Selon lui, le premier élément du bilan reste la stabilité du pays malgré un contexte difficile. « Entre janvier 2024 et février 2026, si l’on considère ce que le Sénégal a traversé, beaucoup de pays auraient basculé dans la guerre. Le premier bilan est de rendre grâce à Dieu pour nous avoir épargné cela », a-t-il déclaré, saluant l’action des autorités.
Le ministre d’État a également insisté sur le poids de l’héritage économique, notamment en matière de dette publique. Il a comparé l’évolution de la dette sous les différents régimes, estimant qu’à la fin du mandat de Macky Sall, celle-ci dépassait la richesse nationale. Une situation qui, selon lui, limite fortement les capacités d’investissement de l’État.
Pour Ahmadou Al Amine Lô, le bilan du pouvoir actuel doit être apprécié à l’aune de ce contexte.
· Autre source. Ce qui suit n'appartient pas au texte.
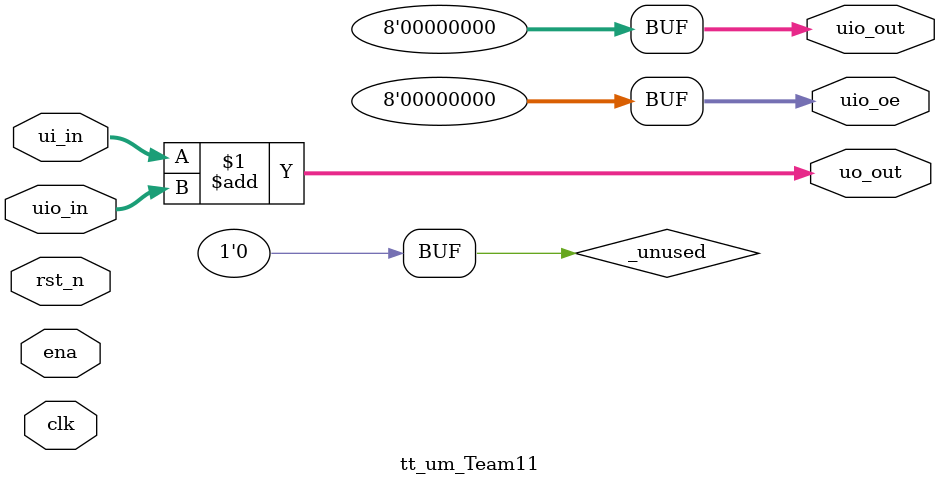
<source format=v>
/*
 * Copyright (c) 2024 Your Name
 * SPDX-License-Identifier: Apache-2.0
 */

`default_nettype none

module tt_um_Team11 (
    input  wire [7:0] ui_in,    // Dedicated inputs
    output wire [7:0] uo_out,   // Dedicated outputs
    input  wire [7:0] uio_in,   // IOs: Input path
    output wire [7:0] uio_out,  // IOs: Output path
    output wire [7:0] uio_oe,   // IOs: Enable path (active high: 0=input, 1=output)
    input  wire       ena,      // always 1 when the design is powered, so you can ignore it
    input  wire       clk,      // clock
    input  wire       rst_n     // reset_n - low to reset
);

  // All output pins must be assigned. If not used, assign to 0.
  assign uo_out  = ui_in + uio_in;  // Example: ou_out is the sum of ui_in and uio_in
  assign uio_out = 0;
  assign uio_oe  = 0;

  // List all unused inputs to prevent warnings
  wire _unused = &{ena, clk, rst_n, 1'b0};

endmodule

</source>
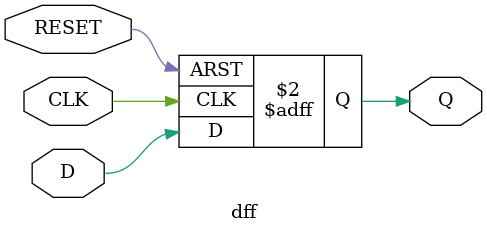
<source format=v>
module dff (
    input D,      // Data input
    input CLK,    // Clock input
    input RESET,  // Asynchronous reset, active high
    output reg Q  // Output
);
    // Your code goes here.  DO NOT change anything that is already given! Otherwise, you will not be able to pass the tests!
    always @(posedge CLK or posedge RESET) begin
        if (RESET) begin
            Q <= 1'b0;
        end else begin
            Q <= D;
        end
    end
endmodule

</source>
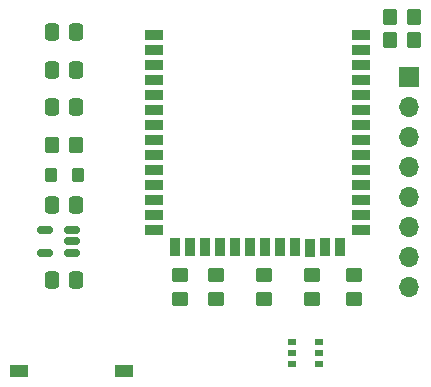
<source format=gbr>
%TF.GenerationSoftware,KiCad,Pcbnew,(6.0.1-0)*%
%TF.CreationDate,2022-04-20T12:22:31-04:00*%
%TF.ProjectId,32S2_3,33325332-5f33-42e6-9b69-6361645f7063,rev?*%
%TF.SameCoordinates,Original*%
%TF.FileFunction,Soldermask,Top*%
%TF.FilePolarity,Negative*%
%FSLAX46Y46*%
G04 Gerber Fmt 4.6, Leading zero omitted, Abs format (unit mm)*
G04 Created by KiCad (PCBNEW (6.0.1-0)) date 2022-04-20 12:22:31*
%MOMM*%
%LPD*%
G01*
G04 APERTURE LIST*
G04 Aperture macros list*
%AMRoundRect*
0 Rectangle with rounded corners*
0 $1 Rounding radius*
0 $2 $3 $4 $5 $6 $7 $8 $9 X,Y pos of 4 corners*
0 Add a 4 corners polygon primitive as box body*
4,1,4,$2,$3,$4,$5,$6,$7,$8,$9,$2,$3,0*
0 Add four circle primitives for the rounded corners*
1,1,$1+$1,$2,$3*
1,1,$1+$1,$4,$5*
1,1,$1+$1,$6,$7*
1,1,$1+$1,$8,$9*
0 Add four rect primitives between the rounded corners*
20,1,$1+$1,$2,$3,$4,$5,0*
20,1,$1+$1,$4,$5,$6,$7,0*
20,1,$1+$1,$6,$7,$8,$9,0*
20,1,$1+$1,$8,$9,$2,$3,0*%
G04 Aperture macros list end*
%ADD10O,1.700000X1.700000*%
%ADD11R,1.700000X1.700000*%
%ADD12RoundRect,0.250000X0.337500X0.475000X-0.337500X0.475000X-0.337500X-0.475000X0.337500X-0.475000X0*%
%ADD13RoundRect,0.150000X0.512500X0.150000X-0.512500X0.150000X-0.512500X-0.150000X0.512500X-0.150000X0*%
%ADD14RoundRect,0.250000X-0.450000X0.350000X-0.450000X-0.350000X0.450000X-0.350000X0.450000X0.350000X0*%
%ADD15RoundRect,0.250000X-0.350000X-0.450000X0.350000X-0.450000X0.350000X0.450000X-0.350000X0.450000X0*%
%ADD16RoundRect,0.250000X0.350000X0.450000X-0.350000X0.450000X-0.350000X-0.450000X0.350000X-0.450000X0*%
%ADD17R,0.700000X0.510000*%
%ADD18RoundRect,0.250000X0.450000X-0.350000X0.450000X0.350000X-0.450000X0.350000X-0.450000X-0.350000X0*%
%ADD19R,1.500000X0.900000*%
%ADD20R,0.900000X1.500000*%
%ADD21R,1.500000X1.100000*%
%ADD22RoundRect,0.250000X-0.337500X-0.475000X0.337500X-0.475000X0.337500X0.475000X-0.337500X0.475000X0*%
%ADD23RoundRect,0.250000X0.275000X0.350000X-0.275000X0.350000X-0.275000X-0.350000X0.275000X-0.350000X0*%
G04 APERTURE END LIST*
D10*
%TO.C,J1*%
X104775000Y-93980000D03*
X104775000Y-91440000D03*
X104775000Y-88900000D03*
X104775000Y-86360000D03*
X104775000Y-83820000D03*
X104775000Y-81280000D03*
X104775000Y-78740000D03*
D11*
X104775000Y-76200000D03*
%TD*%
D12*
%TO.C,C1*%
X76602500Y-72390000D03*
X74527500Y-72390000D03*
%TD*%
D13*
%TO.C,U4*%
X76189000Y-91054000D03*
X76189000Y-90104000D03*
X76189000Y-89154000D03*
X73914000Y-89154000D03*
X73914000Y-91054000D03*
%TD*%
D14*
%TO.C,R2*%
X100076000Y-92980000D03*
X100076000Y-94980000D03*
%TD*%
D12*
%TO.C,C6*%
X76602500Y-78740000D03*
X74527500Y-78740000D03*
%TD*%
D15*
%TO.C,R6*%
X103156000Y-73025000D03*
X105156000Y-73025000D03*
%TD*%
D16*
%TO.C,R5*%
X76565000Y-81915000D03*
X74565000Y-81915000D03*
%TD*%
D17*
%TO.C,U1*%
X94852000Y-98618000D03*
X94852000Y-99568000D03*
X94852000Y-100518000D03*
X97172000Y-100518000D03*
X97172000Y-99568000D03*
X97172000Y-98618000D03*
%TD*%
D12*
%TO.C,C2*%
X76602500Y-75565000D03*
X74527500Y-75565000D03*
%TD*%
D18*
%TO.C,U2*%
X88392000Y-94980000D03*
X88392000Y-92980000D03*
%TD*%
D16*
%TO.C,R7*%
X105156000Y-71120000D03*
X103156000Y-71120000D03*
%TD*%
D19*
%TO.C,U3*%
X83200000Y-72582500D03*
X83200000Y-73852500D03*
X83200000Y-75122500D03*
X83200000Y-76392500D03*
X83200000Y-77662500D03*
X83200000Y-78932500D03*
X83200000Y-80202500D03*
X83200000Y-81472500D03*
X83200000Y-82742500D03*
X83200000Y-84012500D03*
X83200000Y-85282500D03*
X83200000Y-86552500D03*
X83200000Y-87822500D03*
X83200000Y-89092500D03*
D20*
X84965000Y-90592500D03*
X86235000Y-90592500D03*
X87505000Y-90592500D03*
X88775000Y-90592500D03*
X90045000Y-90592500D03*
X91315000Y-90592500D03*
X92585000Y-90592500D03*
X93855000Y-90592500D03*
X95125000Y-90592500D03*
X96395000Y-90616500D03*
X97665000Y-90592500D03*
X98935000Y-90592500D03*
D19*
X100700000Y-89092500D03*
X100700000Y-87822500D03*
X100700000Y-86552500D03*
X100700000Y-85282500D03*
X100700000Y-84012500D03*
X100700000Y-82742500D03*
X100700000Y-81472500D03*
X100700000Y-80202500D03*
X100700000Y-78932500D03*
X100700000Y-77662500D03*
X100700000Y-76392500D03*
X100700000Y-75122500D03*
X100700000Y-73852500D03*
X100700000Y-72582500D03*
%TD*%
D18*
%TO.C,R3*%
X92456000Y-94980000D03*
X92456000Y-92980000D03*
%TD*%
D21*
%TO.C,SW1*%
X80650000Y-101092000D03*
X71750000Y-101092000D03*
%TD*%
D14*
%TO.C,R4*%
X85344000Y-92980000D03*
X85344000Y-94980000D03*
%TD*%
D12*
%TO.C,C3*%
X76602500Y-93345000D03*
X74527500Y-93345000D03*
%TD*%
D18*
%TO.C,R1*%
X96520000Y-92980000D03*
X96520000Y-94980000D03*
%TD*%
D22*
%TO.C,C4*%
X74527500Y-86995000D03*
X76602500Y-86995000D03*
%TD*%
D23*
%TO.C,L1*%
X76715000Y-84455000D03*
X74415000Y-84455000D03*
%TD*%
M02*

</source>
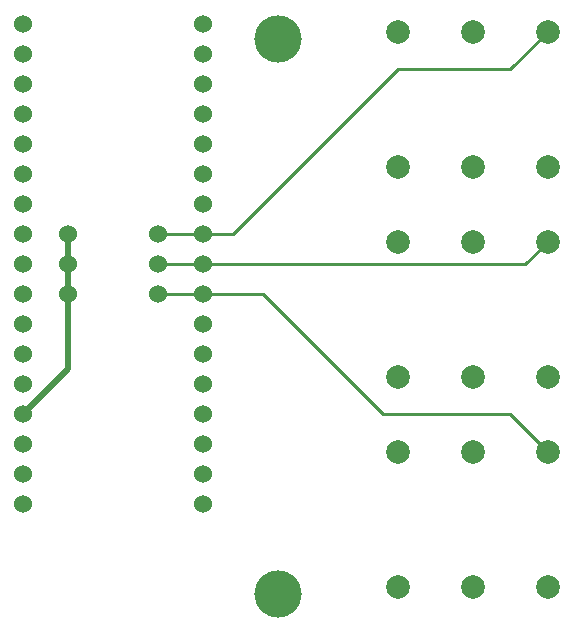
<source format=gbr>
G04 #@! TF.GenerationSoftware,KiCad,Pcbnew,5.1.5-52549c5~84~ubuntu18.04.1*
G04 #@! TF.CreationDate,2020-03-07T09:10:50-05:00*
G04 #@! TF.ProjectId,pedal-controller,70656461-6c2d-4636-9f6e-74726f6c6c65,rev?*
G04 #@! TF.SameCoordinates,Original*
G04 #@! TF.FileFunction,Copper,L1,Top*
G04 #@! TF.FilePolarity,Positive*
%FSLAX46Y46*%
G04 Gerber Fmt 4.6, Leading zero omitted, Abs format (unit mm)*
G04 Created by KiCad (PCBNEW 5.1.5-52549c5~84~ubuntu18.04.1) date 2020-03-07 09:10:50*
%MOMM*%
%LPD*%
G04 APERTURE LIST*
%ADD10C,4.000000*%
%ADD11C,1.524000*%
%ADD12C,2.000000*%
%ADD13C,0.250000*%
%ADD14C,0.500000*%
G04 APERTURE END LIST*
D10*
X144780000Y-59690000D03*
X144780000Y-106680000D03*
D11*
X138430000Y-96520000D03*
X138430000Y-99060000D03*
X138430000Y-93980000D03*
X138430000Y-91440000D03*
X138430000Y-88900000D03*
X138430000Y-86360000D03*
X138430000Y-83820000D03*
X138430000Y-81280000D03*
X138430000Y-78740000D03*
X138430000Y-76200000D03*
X138430000Y-73660000D03*
X138430000Y-71120000D03*
X138430000Y-68580000D03*
X138430000Y-66040000D03*
X138430000Y-63500000D03*
X138430000Y-60960000D03*
X138430000Y-58420000D03*
X123190000Y-99060000D03*
X123190000Y-96520000D03*
X123190000Y-93980000D03*
X123190000Y-91440000D03*
X123190000Y-88900000D03*
X123190000Y-86360000D03*
X123190000Y-83820000D03*
X123190000Y-81280000D03*
X123190000Y-78740000D03*
X123190000Y-76200000D03*
X123190000Y-73660000D03*
X123190000Y-71120000D03*
X123190000Y-68580000D03*
X123190000Y-66040000D03*
X123190000Y-63500000D03*
X123190000Y-60960000D03*
X123190000Y-58420000D03*
X134620000Y-76200000D03*
X127000000Y-76200000D03*
X134620000Y-81280000D03*
X127000000Y-81280000D03*
X134620000Y-78740000D03*
X127000000Y-78740000D03*
D12*
X167640000Y-106030000D03*
X167640000Y-94630000D03*
X161290000Y-106030000D03*
X161290000Y-94630000D03*
X154940000Y-106030000D03*
X154940000Y-94630000D03*
X167640000Y-88250000D03*
X167640000Y-76850000D03*
X161290000Y-88250000D03*
X161290000Y-76850000D03*
X154940000Y-88250000D03*
X154940000Y-76850000D03*
X167640000Y-70470000D03*
X167640000Y-59070000D03*
X161290000Y-70470000D03*
X161290000Y-59070000D03*
X154940000Y-70470000D03*
X154940000Y-59070000D03*
D13*
X138430000Y-76200000D02*
X134620000Y-76200000D01*
X138430000Y-78740000D02*
X134620000Y-78740000D01*
X138430000Y-81280000D02*
X134620000Y-81280000D01*
D14*
X127000000Y-76200000D02*
X127000000Y-87630000D01*
X127000000Y-87630000D02*
X123190000Y-91440000D01*
D13*
X139700000Y-76200000D02*
X138430000Y-76200000D01*
X138430000Y-81280000D02*
X138430000Y-81280000D01*
X138430000Y-81280000D02*
X142240000Y-81280000D01*
X138430000Y-76200000D02*
X140970000Y-76200000D01*
X140970000Y-76200000D02*
X154940000Y-62230000D01*
X138430000Y-81280000D02*
X143510000Y-81280000D01*
X143510000Y-81280000D02*
X153670000Y-91440000D01*
X164450000Y-91440000D02*
X167640000Y-94630000D01*
X164480000Y-62230000D02*
X167640000Y-59070000D01*
X154940000Y-62230000D02*
X164480000Y-62230000D01*
X165750000Y-78740000D02*
X167640000Y-76850000D01*
X138430000Y-78740000D02*
X165750000Y-78740000D01*
X153670000Y-91440000D02*
X164450000Y-91440000D01*
M02*

</source>
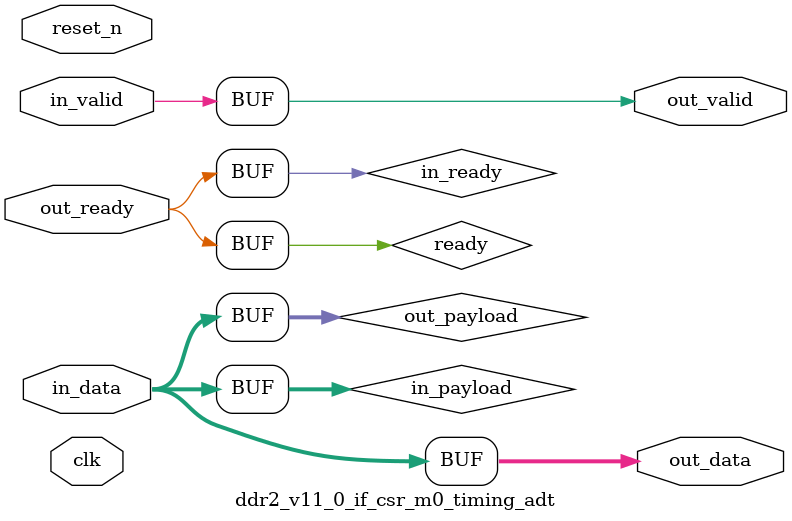
<source format=v>

`timescale 1ns / 100ps
module ddr2_v11_0_if_csr_m0_timing_adt (
    
      // Interface: clk
      input              clk,
      // Interface: reset
      input              reset_n,
      // Interface: in
      input              in_valid,
      input      [ 7: 0] in_data,
      // Interface: out
      output reg         out_valid,
      output reg [ 7: 0] out_data,
      input              out_ready
);




   // ---------------------------------------------------------------------
   //| Signal Declarations
   // ---------------------------------------------------------------------

   reg  [ 7: 0] in_payload;
   reg  [ 7: 0] out_payload;
   reg  [ 0: 0] ready;
   reg          in_ready;
   // synthesis translate_off
   always @(negedge in_ready) begin
      $display("%m: The downstream component is backpressuring by deasserting ready, but the upstream component can't be backpressured.");
   end
   // synthesis translate_on   


   // ---------------------------------------------------------------------
   //| Payload Mapping
   // ---------------------------------------------------------------------
   always @* begin
     in_payload = {in_data};
     {out_data} = out_payload;
   end

   // ---------------------------------------------------------------------
   //| Ready & valid signals.
   // ---------------------------------------------------------------------
   always @* begin
     ready[0] = out_ready;
     out_valid = in_valid;
     out_payload = in_payload;
     in_ready = ready[0];
   end




endmodule


</source>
Il estime que la priorité consiste désormais à reconstruire les marges de manœuvre économiques et à apporter des réponses urgentes aux difficultés sociales.
Dans cette perspective, il a mis en avant l’agenda national de transformation « Sénégal 2050 », présenté comme le cadre stratégique pour redresser l’économie et engager des réformes structurelles. Le ministre a enfin appelé les populations à la résilience, soulignant que les résultats nécessiteront du temps face à l’ampleur des défis.